Israel hat diese Botschaft mit kristallklarer Deutlichkeit vermittelt. Das Zeitalter des Terrorismus ohne Konsequenzen ist vorbei. Der Zufluchtsort Doha ist zerstört. Die Führer der Hamas, wo auch immer sie sich verstecken, haben nun eine grundlegende Wahrheit verstanden: Man kann weglaufen, aber man kann sich nicht für immer verstecken. Und wenn die Gerechtigkeit einen findet, sei es in einem Tunnel im Gazastreifen oder in einem Hotel in Katar, wird das Ergebnis dasselbe sein.

Dies war nicht nur der richtige Schritt. Es war der einzige Schritt. Und er hätte schon längst erfolgen müssen.

Gregg Roman ist Direktor des Middle East Forum. Übersetzung Audiatur-Online.

3 Kommentare

  1. Grossartige Aktion der israelischen Armee und des Geheimdienstes.

    Zeigt auch, wie unfassbar gross der Technologie- und Intelligenzabstand zwischen Israel und seinen muslimischen Feinden ist.

  2. Erdogan kommt auch noch dran, wenn er dich weiterhin gegen Israel stellt. Seit er die Opposition in seinem Land kalt stellt, die Inflation stetig steigt, sind seine Tage auch gezählt.

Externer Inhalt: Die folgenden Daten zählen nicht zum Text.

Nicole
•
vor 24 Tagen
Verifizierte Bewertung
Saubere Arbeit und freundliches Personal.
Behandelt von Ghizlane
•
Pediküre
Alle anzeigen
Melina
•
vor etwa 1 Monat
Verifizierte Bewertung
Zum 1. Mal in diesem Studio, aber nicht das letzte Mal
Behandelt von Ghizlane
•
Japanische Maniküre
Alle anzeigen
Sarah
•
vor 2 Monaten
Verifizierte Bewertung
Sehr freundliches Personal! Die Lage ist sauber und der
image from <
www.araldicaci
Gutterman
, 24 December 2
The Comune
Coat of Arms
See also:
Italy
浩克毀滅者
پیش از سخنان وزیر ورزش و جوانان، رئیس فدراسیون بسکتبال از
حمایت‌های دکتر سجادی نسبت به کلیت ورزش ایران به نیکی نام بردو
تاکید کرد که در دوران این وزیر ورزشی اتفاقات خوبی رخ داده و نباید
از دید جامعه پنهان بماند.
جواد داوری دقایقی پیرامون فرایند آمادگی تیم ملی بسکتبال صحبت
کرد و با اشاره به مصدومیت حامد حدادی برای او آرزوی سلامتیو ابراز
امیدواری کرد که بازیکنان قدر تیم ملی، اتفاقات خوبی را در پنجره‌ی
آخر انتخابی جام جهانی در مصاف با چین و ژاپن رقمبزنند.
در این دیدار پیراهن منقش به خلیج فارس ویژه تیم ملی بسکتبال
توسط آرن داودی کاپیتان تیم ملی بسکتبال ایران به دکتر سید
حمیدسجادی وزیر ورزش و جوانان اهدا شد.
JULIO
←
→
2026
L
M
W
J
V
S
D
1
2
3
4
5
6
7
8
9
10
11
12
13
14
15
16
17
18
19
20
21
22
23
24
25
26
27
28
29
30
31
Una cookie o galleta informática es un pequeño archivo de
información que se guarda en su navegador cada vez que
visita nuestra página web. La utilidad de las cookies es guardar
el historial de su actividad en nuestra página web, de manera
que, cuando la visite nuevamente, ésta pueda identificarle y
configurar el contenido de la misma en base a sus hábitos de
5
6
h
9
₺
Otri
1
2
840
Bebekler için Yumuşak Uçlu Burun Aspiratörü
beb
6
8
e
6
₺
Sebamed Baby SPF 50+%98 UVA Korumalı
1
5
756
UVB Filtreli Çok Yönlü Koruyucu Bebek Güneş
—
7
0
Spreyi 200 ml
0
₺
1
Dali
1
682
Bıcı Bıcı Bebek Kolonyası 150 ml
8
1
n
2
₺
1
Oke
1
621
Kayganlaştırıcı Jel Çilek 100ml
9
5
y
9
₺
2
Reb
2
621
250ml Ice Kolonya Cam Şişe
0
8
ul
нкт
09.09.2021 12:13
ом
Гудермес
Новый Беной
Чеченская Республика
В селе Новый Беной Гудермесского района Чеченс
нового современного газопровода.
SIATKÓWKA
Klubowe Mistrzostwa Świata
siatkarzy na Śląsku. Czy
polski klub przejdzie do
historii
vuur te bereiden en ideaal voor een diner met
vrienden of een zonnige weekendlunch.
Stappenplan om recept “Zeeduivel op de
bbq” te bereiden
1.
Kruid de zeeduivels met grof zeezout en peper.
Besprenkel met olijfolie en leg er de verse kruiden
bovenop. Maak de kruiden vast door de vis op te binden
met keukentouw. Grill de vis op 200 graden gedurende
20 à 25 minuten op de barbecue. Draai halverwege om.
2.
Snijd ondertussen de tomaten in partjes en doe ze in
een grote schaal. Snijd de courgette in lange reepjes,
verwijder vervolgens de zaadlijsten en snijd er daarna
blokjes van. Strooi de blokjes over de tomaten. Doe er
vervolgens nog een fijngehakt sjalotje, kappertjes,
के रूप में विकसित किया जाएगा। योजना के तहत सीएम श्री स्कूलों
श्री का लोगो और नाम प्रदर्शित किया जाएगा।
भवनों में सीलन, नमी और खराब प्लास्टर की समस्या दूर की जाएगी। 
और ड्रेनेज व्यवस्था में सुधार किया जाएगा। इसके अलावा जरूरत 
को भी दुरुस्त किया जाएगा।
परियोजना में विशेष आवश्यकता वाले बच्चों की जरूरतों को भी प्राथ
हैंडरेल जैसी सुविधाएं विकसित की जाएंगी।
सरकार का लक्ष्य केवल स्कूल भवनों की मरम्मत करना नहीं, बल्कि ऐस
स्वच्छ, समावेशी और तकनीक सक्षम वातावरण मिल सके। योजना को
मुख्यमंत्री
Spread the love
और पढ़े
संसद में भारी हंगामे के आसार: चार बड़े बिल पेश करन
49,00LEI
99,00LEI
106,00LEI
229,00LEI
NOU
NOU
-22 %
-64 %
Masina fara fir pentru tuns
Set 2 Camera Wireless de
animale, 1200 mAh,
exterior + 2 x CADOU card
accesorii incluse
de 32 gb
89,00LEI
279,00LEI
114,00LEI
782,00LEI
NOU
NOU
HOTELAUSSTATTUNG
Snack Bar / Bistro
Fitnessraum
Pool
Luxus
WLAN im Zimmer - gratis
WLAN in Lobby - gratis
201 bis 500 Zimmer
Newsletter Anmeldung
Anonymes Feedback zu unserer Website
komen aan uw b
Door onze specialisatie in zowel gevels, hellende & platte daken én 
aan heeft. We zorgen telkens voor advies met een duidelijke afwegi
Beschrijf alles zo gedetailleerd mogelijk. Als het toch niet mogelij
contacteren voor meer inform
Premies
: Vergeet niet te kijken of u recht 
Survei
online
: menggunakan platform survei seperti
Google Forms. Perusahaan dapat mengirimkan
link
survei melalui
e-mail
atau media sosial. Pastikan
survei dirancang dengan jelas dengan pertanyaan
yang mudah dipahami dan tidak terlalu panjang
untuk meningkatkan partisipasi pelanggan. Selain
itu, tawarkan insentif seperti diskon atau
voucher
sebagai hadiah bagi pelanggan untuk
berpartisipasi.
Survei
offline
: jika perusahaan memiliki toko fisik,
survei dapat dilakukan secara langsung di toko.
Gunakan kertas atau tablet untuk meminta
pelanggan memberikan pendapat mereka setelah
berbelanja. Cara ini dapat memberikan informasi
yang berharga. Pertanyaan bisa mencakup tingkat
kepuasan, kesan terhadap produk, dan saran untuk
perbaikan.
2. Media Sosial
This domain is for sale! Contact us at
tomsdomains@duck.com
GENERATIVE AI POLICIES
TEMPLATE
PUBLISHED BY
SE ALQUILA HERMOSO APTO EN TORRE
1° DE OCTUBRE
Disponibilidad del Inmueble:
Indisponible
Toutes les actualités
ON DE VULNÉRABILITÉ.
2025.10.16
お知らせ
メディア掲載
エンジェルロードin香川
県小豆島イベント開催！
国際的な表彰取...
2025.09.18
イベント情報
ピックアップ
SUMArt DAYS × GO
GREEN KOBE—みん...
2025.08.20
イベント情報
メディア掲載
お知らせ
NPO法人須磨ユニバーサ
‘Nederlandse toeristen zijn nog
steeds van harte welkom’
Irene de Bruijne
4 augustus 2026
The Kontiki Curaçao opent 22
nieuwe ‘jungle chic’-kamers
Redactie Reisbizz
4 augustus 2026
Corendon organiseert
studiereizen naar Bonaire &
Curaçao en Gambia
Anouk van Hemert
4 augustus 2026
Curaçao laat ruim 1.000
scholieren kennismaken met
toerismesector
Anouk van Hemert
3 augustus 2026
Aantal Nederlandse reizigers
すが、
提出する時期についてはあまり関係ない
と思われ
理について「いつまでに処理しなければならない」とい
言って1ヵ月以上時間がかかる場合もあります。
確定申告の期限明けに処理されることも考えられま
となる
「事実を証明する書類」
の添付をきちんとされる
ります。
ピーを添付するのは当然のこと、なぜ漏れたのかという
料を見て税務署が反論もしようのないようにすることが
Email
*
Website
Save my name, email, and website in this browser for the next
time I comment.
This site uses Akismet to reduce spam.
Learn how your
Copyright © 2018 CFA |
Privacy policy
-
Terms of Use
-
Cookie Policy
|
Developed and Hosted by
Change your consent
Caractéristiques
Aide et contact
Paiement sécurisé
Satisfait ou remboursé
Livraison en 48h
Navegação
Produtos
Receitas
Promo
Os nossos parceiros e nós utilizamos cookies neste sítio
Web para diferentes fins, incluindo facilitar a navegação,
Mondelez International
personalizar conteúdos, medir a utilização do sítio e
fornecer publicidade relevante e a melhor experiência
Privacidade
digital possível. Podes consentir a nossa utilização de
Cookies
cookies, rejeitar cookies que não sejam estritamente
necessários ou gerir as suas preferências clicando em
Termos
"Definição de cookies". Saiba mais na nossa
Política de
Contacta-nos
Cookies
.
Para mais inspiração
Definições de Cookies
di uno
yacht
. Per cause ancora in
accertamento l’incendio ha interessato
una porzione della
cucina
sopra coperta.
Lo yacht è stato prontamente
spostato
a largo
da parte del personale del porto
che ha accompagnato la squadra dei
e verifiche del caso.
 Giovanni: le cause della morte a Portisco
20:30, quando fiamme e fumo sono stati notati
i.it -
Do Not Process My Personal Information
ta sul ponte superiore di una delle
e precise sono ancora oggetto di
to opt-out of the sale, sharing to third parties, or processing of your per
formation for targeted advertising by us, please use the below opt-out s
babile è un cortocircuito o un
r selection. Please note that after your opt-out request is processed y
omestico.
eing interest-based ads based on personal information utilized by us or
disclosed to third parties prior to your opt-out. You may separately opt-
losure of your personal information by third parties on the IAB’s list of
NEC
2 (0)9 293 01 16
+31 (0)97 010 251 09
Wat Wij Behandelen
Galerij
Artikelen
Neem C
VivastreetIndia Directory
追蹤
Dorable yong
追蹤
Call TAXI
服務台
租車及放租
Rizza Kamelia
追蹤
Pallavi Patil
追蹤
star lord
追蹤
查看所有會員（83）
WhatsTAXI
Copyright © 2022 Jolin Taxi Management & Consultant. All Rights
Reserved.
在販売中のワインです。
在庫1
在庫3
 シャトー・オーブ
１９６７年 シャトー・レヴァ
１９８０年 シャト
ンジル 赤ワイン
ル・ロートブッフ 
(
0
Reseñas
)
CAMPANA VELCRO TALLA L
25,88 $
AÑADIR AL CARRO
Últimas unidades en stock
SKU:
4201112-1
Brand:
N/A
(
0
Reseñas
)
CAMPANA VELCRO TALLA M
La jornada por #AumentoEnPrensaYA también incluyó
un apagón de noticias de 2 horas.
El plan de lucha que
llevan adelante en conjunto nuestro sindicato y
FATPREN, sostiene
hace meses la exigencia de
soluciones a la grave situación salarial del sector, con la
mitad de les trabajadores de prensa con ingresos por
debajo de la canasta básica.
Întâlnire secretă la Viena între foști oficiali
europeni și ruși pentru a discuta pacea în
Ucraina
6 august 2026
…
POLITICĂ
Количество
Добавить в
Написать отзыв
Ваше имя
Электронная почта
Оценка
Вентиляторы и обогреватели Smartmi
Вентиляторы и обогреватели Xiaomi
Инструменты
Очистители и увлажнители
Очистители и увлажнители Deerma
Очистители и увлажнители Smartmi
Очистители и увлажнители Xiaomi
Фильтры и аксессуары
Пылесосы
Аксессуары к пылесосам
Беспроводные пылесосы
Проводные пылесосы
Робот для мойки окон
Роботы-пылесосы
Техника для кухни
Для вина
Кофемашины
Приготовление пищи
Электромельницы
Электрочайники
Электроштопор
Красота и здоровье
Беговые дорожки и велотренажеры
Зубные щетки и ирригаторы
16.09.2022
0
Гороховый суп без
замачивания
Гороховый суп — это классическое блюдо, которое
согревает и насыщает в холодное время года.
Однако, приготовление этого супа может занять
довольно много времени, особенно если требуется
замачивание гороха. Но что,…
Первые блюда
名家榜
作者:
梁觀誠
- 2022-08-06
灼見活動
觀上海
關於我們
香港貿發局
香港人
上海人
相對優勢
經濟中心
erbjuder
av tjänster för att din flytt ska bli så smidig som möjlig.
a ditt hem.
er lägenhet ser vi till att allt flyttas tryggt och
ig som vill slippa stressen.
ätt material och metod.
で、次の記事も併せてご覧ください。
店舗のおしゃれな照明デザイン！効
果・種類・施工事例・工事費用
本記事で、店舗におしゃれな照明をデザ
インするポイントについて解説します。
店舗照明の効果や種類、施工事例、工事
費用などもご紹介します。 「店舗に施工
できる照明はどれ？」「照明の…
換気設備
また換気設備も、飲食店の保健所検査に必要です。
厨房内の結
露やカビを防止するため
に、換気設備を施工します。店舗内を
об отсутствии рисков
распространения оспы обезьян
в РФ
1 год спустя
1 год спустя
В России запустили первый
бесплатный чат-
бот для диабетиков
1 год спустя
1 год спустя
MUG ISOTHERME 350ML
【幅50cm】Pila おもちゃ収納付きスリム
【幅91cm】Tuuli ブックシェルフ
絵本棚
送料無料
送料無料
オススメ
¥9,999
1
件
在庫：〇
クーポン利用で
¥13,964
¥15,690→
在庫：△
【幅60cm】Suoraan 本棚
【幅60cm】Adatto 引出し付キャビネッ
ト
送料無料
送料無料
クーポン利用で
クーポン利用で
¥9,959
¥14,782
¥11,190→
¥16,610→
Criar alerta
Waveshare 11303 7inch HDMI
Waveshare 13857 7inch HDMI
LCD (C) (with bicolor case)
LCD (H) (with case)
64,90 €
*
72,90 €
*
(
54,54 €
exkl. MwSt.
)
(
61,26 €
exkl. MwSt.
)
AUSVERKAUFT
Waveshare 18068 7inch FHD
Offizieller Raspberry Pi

  3. Ja, das war tatsächlich überfällig und ich hoffe, es wurden wirklich alle Verbrecher getroffen. Enttäuschend finde ich die Reaktion von Trump. Schließlich weiß er, welche Rolle Katar für die Moslembruderschaften und den Terror spielt.
    Beunruhigt bin ich aber nach wie vor von der Türkei. Auch die AKP gehört zu den Moslembruderschaften, Erdogan versucht sich mit den Kurden zu einigen und einige kurdische Parteien haben enge Kontakte zu den Moslembruderschaften. Ich fürchte Krieg in der Region, ich fürchte Erdogan.